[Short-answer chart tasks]

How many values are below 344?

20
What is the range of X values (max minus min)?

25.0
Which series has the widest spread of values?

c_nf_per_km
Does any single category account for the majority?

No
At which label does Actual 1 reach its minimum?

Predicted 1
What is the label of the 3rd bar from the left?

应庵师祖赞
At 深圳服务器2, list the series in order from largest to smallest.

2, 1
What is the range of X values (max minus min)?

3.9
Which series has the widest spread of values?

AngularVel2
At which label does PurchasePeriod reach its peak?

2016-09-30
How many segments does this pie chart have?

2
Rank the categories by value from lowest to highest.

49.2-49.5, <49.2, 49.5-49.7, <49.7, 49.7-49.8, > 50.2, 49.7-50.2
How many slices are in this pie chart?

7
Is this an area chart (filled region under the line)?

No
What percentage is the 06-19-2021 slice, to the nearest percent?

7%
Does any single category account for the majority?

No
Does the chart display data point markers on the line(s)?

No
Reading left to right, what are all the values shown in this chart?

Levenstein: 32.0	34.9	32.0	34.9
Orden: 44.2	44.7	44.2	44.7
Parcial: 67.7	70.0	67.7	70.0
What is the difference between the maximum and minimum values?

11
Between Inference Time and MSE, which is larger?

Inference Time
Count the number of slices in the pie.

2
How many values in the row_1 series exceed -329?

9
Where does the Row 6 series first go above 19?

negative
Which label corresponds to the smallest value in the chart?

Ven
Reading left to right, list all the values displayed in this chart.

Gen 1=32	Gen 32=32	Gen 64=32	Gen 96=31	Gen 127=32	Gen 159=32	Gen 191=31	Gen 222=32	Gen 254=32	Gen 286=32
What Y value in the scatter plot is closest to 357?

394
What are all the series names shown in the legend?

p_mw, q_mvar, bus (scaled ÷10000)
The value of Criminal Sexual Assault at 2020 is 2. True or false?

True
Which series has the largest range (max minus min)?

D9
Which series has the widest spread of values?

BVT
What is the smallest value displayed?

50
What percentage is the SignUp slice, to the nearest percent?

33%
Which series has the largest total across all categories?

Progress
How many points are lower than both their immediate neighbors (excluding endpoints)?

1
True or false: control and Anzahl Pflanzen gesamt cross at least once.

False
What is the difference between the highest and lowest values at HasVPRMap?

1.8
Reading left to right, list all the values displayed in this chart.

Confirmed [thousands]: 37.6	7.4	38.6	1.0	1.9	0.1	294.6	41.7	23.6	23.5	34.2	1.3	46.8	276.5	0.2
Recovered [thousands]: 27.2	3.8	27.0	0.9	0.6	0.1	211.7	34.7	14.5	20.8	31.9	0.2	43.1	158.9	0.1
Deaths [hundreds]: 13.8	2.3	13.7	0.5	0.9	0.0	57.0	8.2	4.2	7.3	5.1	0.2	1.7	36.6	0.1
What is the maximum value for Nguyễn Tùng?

• TO DO
Reproduce all of the data above word for word, line by line, without changing anything.

• OUTPUT OF THE EXERCISE
How many values are below 344?

20
What is the range of X values (max minus min)?

25.0
Which series has the widest spread of values?

c_nf_per_km
Does any single category account for the majority?

No
At which label does Actual 1 reach its minimum?

Predicted 1
What is the label of the 3rd bar from the left?

应庵师祖赞
At 深圳服务器2, list the series in order from largest to smallest.

2, 1
What is the range of X values (max minus min)?

3.9
Which series has the widest spread of values?

AngularVel2
At which label does PurchasePeriod reach its peak?

2016-09-30
How many segments does this pie chart have?

2
Rank the categories by value from lowest to highest.

49.2-49.5, <49.2, 49.5-49.7, <49.7, 49.7-49.8, > 50.2, 49.7-50.2
How many slices are in this pie chart?

7
Is this an area chart (filled region under the line)?

No
What percentage is the 06-19-2021 slice, to the nearest percent?

7%
Does any single category account for the majority?

No
Does the chart display data point markers on the line(s)?

No
Reading left to right, what are all the values shown in this chart?

Levenstein: 32.0	34.9	32.0	34.9
Orden: 44.2	44.7	44.2	44.7
Parcial: 67.7	70.0	67.7	70.0
What is the difference between the maximum and minimum values?

11
Between Inference Time and MSE, which is larger?

Inference Time
Count the number of slices in the pie.

2
How many values in the row_1 series exceed -329?

9
Where does the Row 6 series first go above 19?

negative
Which label corresponds to the smallest value in the chart?

Ven
Reading left to right, list all the values displayed in this chart.

Gen 1=32	Gen 32=32	Gen 64=32	Gen 96=31	Gen 127=32	Gen 159=32	Gen 191=31	Gen 222=32	Gen 254=32	Gen 286=32
What Y value in the scatter plot is closest to 357?

394
What are all the series names shown in the legend?

p_mw, q_mvar, bus (scaled ÷10000)
The value of Criminal Sexual Assault at 2020 is 2. True or false?

True
Which series has the largest range (max minus min)?

D9
Which series has the widest spread of values?

BVT
What is the smallest value displayed?

50
What percentage is the SignUp slice, to the nearest percent?

33%
Which series has the largest total across all categories?

Progress
How many points are lower than both their immediate neighbors (excluding endpoints)?

1
True or false: control and Anzahl Pflanzen gesamt cross at least once.

False
What is the difference between the highest and lowest values at HasVPRMap?

1.8
Reading left to right, list all the values displayed in this chart.

Confirmed [thousands]: 37.6	7.4	38.6	1.0	1.9	0.1	294.6	41.7	23.6	23.5	34.2	1.3	46.8	276.5	0.2
Recovered [thousands]: 27.2	3.8	27.0	0.9	0.6	0.1	211.7	34.7	14.5	20.8	31.9	0.2	43.1	158.9	0.1
Deaths [hundreds]: 13.8	2.3	13.7	0.5	0.9	0.0	57.0	8.2	4.2	7.3	5.1	0.2	1.7	36.6	0.1
What is the maximum value for Nguyễn Tùng?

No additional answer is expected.